Task prompt =>
Reproduce word for word everything in the guide on booking meetings with leads from "Setting this up" down to "to target first.".

Page =>
_ _ _ _
How do you go from an identified company (lead) to selecting the right contact and booking a meeting?

Leon avatar
Written by Leon
Updated over a month ago

This article will help you book more meetings with leads. This is done through selecting the right prospects to contact in combination with using visit information to make messaging relevant and personalised.

If you haven't already, we highly recommend following the critical set up checklist to make sure you aren't missing any great leads or features.

Before We Begin 📚

Ensure you've already completed the following:

Who Is This Suited For?

  • Sales Managers

  • Account Executives

  • Sales Development Representatives

  • Sales Enablement Teams

  • Marketing Leaders

  • Anyone responsible for distributing leads


What Will This Do?

Without properly setting up your Snitcher account, you might miss out on your most valuable leads. The goal is to filter and identify your Ideal Customer Profile (ICP) and high-intent leads, helping you focus on those who are most likely to convert.

Setting this up correctly will save you time, prioritize high-quality leads, and increase your chances of successfully booking meetings and drive better engagement with your prospects.


Step 1: Analyze High-Intent Leads

Begin by navigating to the high-intent leads section in your Snitcher dashboard. These leads have shown significant interest in your product or service and are the best ones to target first.

For example, if a lead visits your website after clicking on an ad or through a specific UTM (tracking link), this is considered a high-intent action. Whatever content led them to visit the site clearly resonated with them. By using similar messaging in your follow-up emails, you increase the chances of them taking another action, like responding to your email instead of just visiting the website.

💡 Tip: High-intent leads are identified through behavioural filters, such as visiting high-value pages (e.g., product, pricing, or landing pages), spending considerable time on your site, or returning multiple times.
_ _ _ _
Entries =>
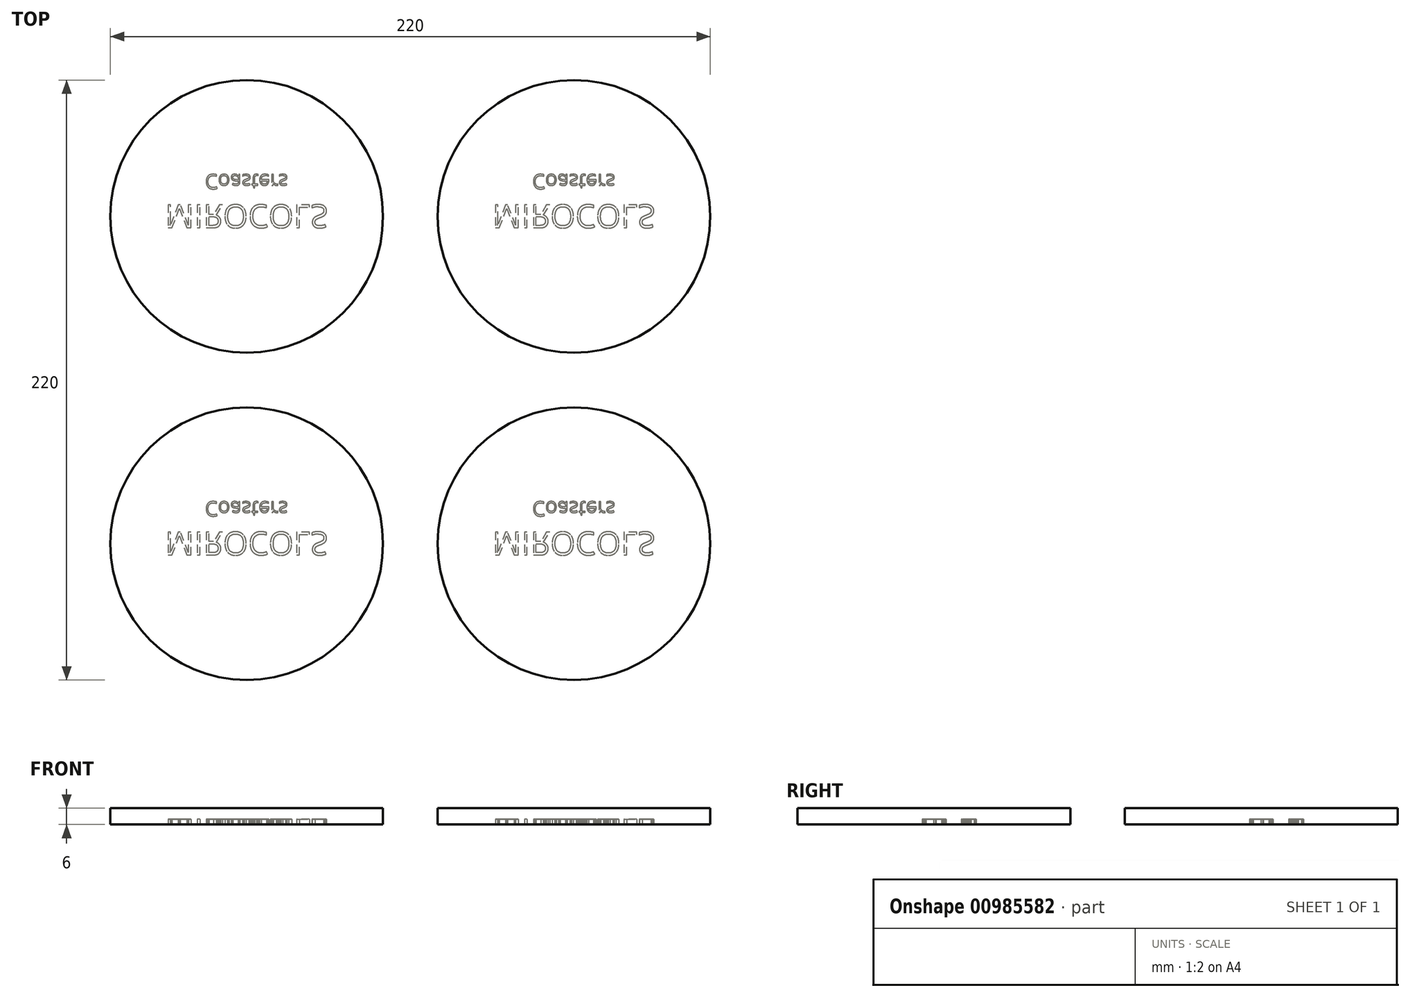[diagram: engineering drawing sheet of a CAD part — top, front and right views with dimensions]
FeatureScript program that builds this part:
annotation { "Feature Type Name" : "Feature", "Feature Type Description" : "" }
export const myFeature = defineFeature(function(context is Context, id is Id, definition is map)
    precondition{}
    {
        {
            var Q0;
            Q0=qCreatedBy(makeId("Top.planeOp"),FACE);
            var sketch = newSketch(context, id + "F0", { "sketchPlane" : qUnion([Q0])});
            skCircle(sketch, "E0", {"center": v(0, 0) * mm, "radius": 50 * mm});
            skSolve(sketch);
        }
        {
            var Q0;
            Q0=makeQuery(id+"F0.imprint","IMPRINT",FACE,{"disambiguationData":[TD([[makeQuery(id+"F0.imprint","IMPRINT",EDGE,{"derivedFrom":sQuery(id+"F0.wireOp",EDGE,"E0")}),1.0]])]});
            extrude(context, id + "F1", {"entities" : qUnion([Q0]), "depth" : 6 * mm, "offsetDistance" : 25 * mm});
        }
        {
            var Q0;
            Q0=makeQuery(id+"F1.opExtrude","CAP_FACE",FACE,{"disambiguationData":[OSD([sQuery(id+"F0.wireOp",EDGE,"E0")])],"isStart":true});
            var sketch = newSketch(context, id + "F2", { "sketchPlane" : qUnion([Q0])});
            skText(sketch, "E1", { "text": "MIROCOLS", "fontName": "OpenSans-Regular.ttf"});
            const initialGuessF2  = {"E1": [-0.03, -0.00427, 1, 0, 0.00852]};
            skSetInitialGuess(sketch, initialGuessF2);
            skSolve(sketch);
        }
        {
            var Q0;
            Q0 = qSketchRegion(id + "F2", true);
            extrude(context, id + "F3", {"entities" : qUnion([Q0]), "operationType" : NewBodyOperationType.REMOVE, "oppositeDirection" : true, "depth" : 2 * mm, "offsetDistance" : 25 * mm});
        }
        {
            var Q0;
            {var subQ0=sQuery(id+"F0.wireOp",EDGE,"E0");Q0=makeQuery(id+"F3.boolean.opBoolean","SPLIT",FACE,{"disambiguationData":[TD([makeQuery(id+"F1.opExtrude","SWEPT_FACE",FACE,{"disambiguationData":[OSD([subQ0])]})])],"derivedFrom":makeQuery(id+"F1.opExtrude","CAP_FACE",FACE,{"disambiguationData":[OSD([subQ0])],"isStart":true})});}
            var sketch = newSketch(context, id + "F4", { "sketchPlane" : qUnion([Q0])});
            skText(sketch, "E2", { "text": "Coasters", "fontName": "OpenSans-Regular.ttf"});
            const initialGuessF4  = {"E2": [-0.0153, -0.01542, 1, 0, 0.00539]};
            skSetInitialGuess(sketch, initialGuessF4);
            skSolve(sketch);
        }
        {
            var Q0;
            Q0 = qSketchRegion(id + "F4", true);
            extrude(context, id + "F5", {"entities" : qUnion([Q0]), "operationType" : NewBodyOperationType.REMOVE, "oppositeDirection" : true, "depth" : 2 * mm, "offsetDistance" : 25 * mm});
        }
        {
            var Q0;
            Q0=makeQuery(id+"F1.opExtrude","SWEPT_BODY",BODY,{"disambiguationData":[OSD([sQuery(id+"F0.wireOp",EDGE,"E0")])]});
            transform(context, id + "F6", {"entities" : qUnion([Q0]), "transformType" : TransformType.TRANSLATION_3D, "dx" : 120 * mm, "dy" : 0 * mm, "dz" : 0 * mm, "makeCopy" : true});
        }
        {
            var Q0;
            Q0=makeQuery(id+"F1.opExtrude","SWEPT_BODY",BODY,{"disambiguationData":[OSD([sQuery(id+"F0.wireOp",EDGE,"E0")])]});
            transform(context, id + "F7", {"entities" : qUnion([Q0]), "transformType" : TransformType.TRANSLATION_3D, "dx" : 0 * mm, "dy" : 120 * mm, "dz" : 0 * mm, "makeCopy" : true});
        }
        {
            var Q0;
            Q0=makeQuery(id+"F6.opPattern","COPY",BODY,{"derivedFrom":makeQuery(id+"F1.opExtrude","SWEPT_BODY",BODY,{"disambiguationData":[OSD([sQuery(id+"F0.wireOp",EDGE,"E0")])]}),"instanceName":"1"});
            transform(context, id + "F8", {"entities" : qUnion([Q0]), "transformType" : TransformType.TRANSLATION_3D, "dx" : 0 * mm, "dy" : 120 * mm, "dz" : 0 * mm, "makeCopy" : true});
        }
    });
_ _ _ _
Exercise answer =>
Setting this up correctly will save you time, prioritize high-quality leads, and increase your chances of successfully booking meetings and drive better engagement with your prospects.


Step 1: Analyze High-Intent Leads

Begin by navigating to the high-intent leads section in your Snitcher dashboard. These leads have shown significant interest in your product or service and are the best ones to target first.